VioA purification and crystallisation
The vioA gene was amplified and cloned between NdeI and BamHI sites of pET-15b expression vector (Novagen) which contained an N-terminal hexahistidine tag. The vector was transformed into BL21 DE3 pLysS Escherichia coli (NEB) strain, and grown in 1 L LB broth supplemented with 50 μg/mL ampicillin at 37 °C until OD600 reached 0.6, and then induced with 0.2 mM IPTG and further incubation at 20 °C for 18 hours. Cells were then pelleted by centrifugation (4k rpm, 4 °C, 20 min) and resuspended in Binding Buffer (20 mM Tris pH 8, 500 mM NaCl, 10 mM Imidazole). Cells were sonicated (2 s on 2 s off at 70% amplitude for 4 min) and cell debris pelleted by centrifugation (15k rpm, 4 °C, 30 min). The supernatant was subjected to affinity purification by injecting into HisTrap HP column (GE Healthcare), with Buffer A as Binding Buffer and Buffer B as Elution Buffer (20 mM Tris pH 8, 500 mM NaCl, 500 mM Imidazole). Elution fractions were checked with SDS-PAGE, and fractions containing most VioA (49 kD) were pooled and concentrated with Amicon Ultra-15 10K MWCO concentrator (EMD Milipore) and desalted with PD-10 Desalting Column (GE Healthcare) into GF Buffer (20 mM CHES pH 9.0, 25 mM NaCl). Protein solution was then subjected to SEC by injecting into HiLoad 16/60 Superdex 200 column (GE Healthcare) equilibrated with GF Buffer. Peak fractions were pooled and concentrated to 5 mg mL−1 measured on spectrophotometer with molar extinction coefficient from ProtParam (ExPASy). Concentrated proteins were then screened initially with sparse matrix (Crystal Screen 1 & 2 from Hampton Research), and hit condition was optimized in 24-well sitting drop plates with protein-to-buffer ratio 2:1. Best crystals were obtained with 100 mM HEPES pH 7.5, 9% PEG 8000 and 9% ethylene glycol incubated at 20 ˚C.

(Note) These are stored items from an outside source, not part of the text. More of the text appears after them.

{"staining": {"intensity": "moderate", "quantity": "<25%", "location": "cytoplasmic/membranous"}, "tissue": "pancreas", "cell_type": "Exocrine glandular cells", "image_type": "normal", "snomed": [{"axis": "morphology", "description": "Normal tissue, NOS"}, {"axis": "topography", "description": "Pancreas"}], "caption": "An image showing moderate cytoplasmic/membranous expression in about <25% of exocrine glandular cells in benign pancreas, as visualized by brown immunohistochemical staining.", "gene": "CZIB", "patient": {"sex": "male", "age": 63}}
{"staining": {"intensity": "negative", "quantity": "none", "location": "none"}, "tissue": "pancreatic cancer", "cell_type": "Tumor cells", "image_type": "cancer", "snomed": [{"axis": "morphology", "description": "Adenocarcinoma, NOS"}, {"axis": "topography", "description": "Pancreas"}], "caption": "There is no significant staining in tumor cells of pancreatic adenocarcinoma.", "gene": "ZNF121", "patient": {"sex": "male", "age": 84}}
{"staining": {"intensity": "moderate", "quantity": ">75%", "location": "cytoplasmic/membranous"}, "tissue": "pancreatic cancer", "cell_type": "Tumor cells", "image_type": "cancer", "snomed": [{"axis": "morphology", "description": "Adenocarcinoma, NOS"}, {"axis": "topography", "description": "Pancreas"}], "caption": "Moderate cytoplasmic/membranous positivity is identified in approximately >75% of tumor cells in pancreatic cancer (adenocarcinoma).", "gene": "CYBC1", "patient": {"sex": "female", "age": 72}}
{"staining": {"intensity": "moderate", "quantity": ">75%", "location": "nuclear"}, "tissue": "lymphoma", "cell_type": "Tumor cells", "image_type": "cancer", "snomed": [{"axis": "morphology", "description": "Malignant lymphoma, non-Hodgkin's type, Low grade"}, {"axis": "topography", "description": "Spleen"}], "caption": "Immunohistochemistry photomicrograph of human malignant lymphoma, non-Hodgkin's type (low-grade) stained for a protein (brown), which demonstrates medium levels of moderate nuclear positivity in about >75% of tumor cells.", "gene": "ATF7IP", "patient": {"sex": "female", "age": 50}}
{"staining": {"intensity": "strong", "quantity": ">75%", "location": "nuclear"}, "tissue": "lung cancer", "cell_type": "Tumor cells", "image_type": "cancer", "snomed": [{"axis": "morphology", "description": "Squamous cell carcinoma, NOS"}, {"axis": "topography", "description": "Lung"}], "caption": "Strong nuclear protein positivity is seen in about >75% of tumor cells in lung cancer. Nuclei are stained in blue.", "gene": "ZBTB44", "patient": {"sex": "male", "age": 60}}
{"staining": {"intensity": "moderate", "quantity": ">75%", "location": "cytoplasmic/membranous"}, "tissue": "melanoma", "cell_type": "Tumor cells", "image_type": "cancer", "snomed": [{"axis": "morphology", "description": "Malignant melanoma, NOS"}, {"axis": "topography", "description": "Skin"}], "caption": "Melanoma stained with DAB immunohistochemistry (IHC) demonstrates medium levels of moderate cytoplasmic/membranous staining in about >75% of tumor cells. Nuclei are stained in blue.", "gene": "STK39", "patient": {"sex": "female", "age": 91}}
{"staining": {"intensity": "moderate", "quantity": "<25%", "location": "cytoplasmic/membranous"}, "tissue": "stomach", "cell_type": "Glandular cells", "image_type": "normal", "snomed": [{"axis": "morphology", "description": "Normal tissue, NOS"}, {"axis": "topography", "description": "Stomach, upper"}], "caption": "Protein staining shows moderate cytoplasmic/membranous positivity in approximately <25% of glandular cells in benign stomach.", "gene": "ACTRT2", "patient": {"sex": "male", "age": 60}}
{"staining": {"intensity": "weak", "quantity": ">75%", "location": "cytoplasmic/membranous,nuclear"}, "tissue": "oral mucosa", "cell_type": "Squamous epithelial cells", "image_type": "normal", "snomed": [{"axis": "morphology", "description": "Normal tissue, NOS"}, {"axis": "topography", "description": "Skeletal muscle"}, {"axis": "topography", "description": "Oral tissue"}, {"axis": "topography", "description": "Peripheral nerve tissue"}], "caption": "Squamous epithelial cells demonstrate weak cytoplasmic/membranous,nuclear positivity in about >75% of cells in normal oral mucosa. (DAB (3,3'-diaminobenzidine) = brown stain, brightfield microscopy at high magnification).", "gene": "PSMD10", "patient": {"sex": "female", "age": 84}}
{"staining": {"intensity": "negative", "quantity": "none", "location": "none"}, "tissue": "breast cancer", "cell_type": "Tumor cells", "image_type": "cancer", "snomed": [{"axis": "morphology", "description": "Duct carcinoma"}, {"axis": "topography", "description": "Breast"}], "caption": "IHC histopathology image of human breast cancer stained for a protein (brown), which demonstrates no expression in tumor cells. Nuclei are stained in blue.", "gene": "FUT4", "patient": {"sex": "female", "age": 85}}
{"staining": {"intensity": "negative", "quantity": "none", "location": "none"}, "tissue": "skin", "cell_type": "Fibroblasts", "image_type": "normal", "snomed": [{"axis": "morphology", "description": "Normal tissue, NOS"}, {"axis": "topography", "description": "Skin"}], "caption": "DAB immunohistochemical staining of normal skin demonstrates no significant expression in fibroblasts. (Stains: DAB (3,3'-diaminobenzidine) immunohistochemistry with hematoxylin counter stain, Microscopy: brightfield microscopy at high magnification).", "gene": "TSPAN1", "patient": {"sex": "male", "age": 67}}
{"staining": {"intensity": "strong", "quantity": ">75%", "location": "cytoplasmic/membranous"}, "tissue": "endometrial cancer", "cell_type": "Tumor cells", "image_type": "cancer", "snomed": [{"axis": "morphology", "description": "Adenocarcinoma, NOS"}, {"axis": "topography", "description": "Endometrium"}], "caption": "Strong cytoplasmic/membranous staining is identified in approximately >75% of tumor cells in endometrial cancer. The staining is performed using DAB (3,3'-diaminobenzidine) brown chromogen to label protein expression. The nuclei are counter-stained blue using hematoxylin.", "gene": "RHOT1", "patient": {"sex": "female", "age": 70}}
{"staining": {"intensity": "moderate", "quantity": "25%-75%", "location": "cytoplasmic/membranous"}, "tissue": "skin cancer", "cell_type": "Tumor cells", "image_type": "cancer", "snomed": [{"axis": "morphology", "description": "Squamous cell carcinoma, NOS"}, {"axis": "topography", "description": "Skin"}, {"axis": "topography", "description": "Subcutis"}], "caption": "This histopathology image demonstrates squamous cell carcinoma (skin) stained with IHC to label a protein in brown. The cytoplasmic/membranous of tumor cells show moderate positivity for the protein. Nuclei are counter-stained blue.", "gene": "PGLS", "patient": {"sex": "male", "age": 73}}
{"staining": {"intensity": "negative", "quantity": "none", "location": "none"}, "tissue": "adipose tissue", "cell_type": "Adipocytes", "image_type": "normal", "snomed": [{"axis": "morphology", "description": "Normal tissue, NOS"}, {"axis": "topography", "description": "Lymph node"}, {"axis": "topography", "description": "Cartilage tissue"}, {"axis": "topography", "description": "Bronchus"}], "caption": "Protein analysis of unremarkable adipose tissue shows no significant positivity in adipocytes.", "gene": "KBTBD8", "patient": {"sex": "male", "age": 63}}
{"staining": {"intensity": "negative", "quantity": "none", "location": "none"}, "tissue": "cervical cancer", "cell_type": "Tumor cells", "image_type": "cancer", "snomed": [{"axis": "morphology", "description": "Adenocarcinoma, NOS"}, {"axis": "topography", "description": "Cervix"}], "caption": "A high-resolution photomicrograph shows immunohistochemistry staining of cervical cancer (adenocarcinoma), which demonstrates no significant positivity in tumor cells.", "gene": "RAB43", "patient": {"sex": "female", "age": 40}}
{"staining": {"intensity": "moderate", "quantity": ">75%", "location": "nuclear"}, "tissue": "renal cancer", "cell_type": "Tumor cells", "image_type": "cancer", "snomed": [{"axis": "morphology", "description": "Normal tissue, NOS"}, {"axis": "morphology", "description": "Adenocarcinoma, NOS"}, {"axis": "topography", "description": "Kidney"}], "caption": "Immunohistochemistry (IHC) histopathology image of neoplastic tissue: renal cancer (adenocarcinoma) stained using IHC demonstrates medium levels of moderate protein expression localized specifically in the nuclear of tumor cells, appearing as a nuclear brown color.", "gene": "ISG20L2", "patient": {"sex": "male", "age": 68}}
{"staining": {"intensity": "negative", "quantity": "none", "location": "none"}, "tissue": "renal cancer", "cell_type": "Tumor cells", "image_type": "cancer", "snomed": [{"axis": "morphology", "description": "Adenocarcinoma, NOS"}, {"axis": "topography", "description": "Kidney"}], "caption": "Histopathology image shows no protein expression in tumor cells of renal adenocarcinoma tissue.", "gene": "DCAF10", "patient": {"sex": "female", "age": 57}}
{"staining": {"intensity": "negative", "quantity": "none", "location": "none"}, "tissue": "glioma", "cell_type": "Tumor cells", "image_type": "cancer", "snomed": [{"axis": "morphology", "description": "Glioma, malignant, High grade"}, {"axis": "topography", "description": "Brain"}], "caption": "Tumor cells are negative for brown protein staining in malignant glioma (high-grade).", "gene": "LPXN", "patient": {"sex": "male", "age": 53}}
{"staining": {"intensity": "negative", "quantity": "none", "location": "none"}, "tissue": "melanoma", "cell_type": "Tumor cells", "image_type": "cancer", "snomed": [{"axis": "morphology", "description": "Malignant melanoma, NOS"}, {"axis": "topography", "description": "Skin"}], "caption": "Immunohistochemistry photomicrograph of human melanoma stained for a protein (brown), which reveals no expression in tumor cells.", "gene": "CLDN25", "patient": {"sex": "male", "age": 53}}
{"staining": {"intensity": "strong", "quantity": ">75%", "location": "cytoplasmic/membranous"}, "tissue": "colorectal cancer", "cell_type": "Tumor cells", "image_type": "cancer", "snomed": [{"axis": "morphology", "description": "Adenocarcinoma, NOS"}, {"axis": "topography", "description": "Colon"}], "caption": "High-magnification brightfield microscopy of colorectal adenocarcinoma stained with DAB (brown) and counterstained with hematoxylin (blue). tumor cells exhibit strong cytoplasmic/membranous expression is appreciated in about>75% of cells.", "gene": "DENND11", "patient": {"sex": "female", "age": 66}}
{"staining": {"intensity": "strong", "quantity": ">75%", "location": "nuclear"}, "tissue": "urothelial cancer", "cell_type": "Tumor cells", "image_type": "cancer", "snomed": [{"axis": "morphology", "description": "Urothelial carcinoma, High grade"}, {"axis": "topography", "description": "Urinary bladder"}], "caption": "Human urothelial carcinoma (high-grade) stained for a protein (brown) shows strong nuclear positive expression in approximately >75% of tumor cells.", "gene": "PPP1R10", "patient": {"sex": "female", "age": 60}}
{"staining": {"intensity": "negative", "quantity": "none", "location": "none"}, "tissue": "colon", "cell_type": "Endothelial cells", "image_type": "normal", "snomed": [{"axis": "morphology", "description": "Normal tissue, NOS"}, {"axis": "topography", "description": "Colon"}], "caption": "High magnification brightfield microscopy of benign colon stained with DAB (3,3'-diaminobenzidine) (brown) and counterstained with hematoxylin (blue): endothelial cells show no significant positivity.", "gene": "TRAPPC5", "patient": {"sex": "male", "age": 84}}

VioA and L-tryptophan-bound VioA structure determination
VioA crystal was fished and cryoprotected with 20% ethylene glycol, and then snap frozen in liquid nitrogen before sending to Diamond Light Source for X-ray diffraction. L-tryptophan-soaked crystals were prepared by immersing crystal in mother liquor with added 1 mM L-tryptophan for 10 to 60 minutes at room temperature. Datasets collected from DLS were processed with in-house DIALS/Xia2 algorithm47, and phase information was solved by PHASER48 molecular replacement with a model structure with PDB ID 3X0V (L-lysine oxidase, 17% sequence identity). Further rounds of refinement and model building was done in Phenix49 and Coot50 respectively (see Table S3 for data collection and refinement statistics). L-tryptophan-bound VioA structure was solved using molecular replacement with the apoenzyme structure as model. Protein structures are visualised using PyMOL Molecular Graphics System, Version 1.8 Schrödinger, LLC. Sequence alignment was carried out using ESPript (http://espript.ibcp.fr)51.
Author Contribution
HEL, KP and PF designed the study, analysed the data, and wrote the manuscript. SM provided feedback and technical assistance for experiments. HEL, SMC and MM performed the experiments.
Notes
The authors declare no competing financial interests.
Acknowledgement
HEL receives funding from the Imperial College President’s PhD Scholarships. The authors thank all staff involved in Diamond Light Source Beamline I04-1 for assistance in VioA crystal data collection.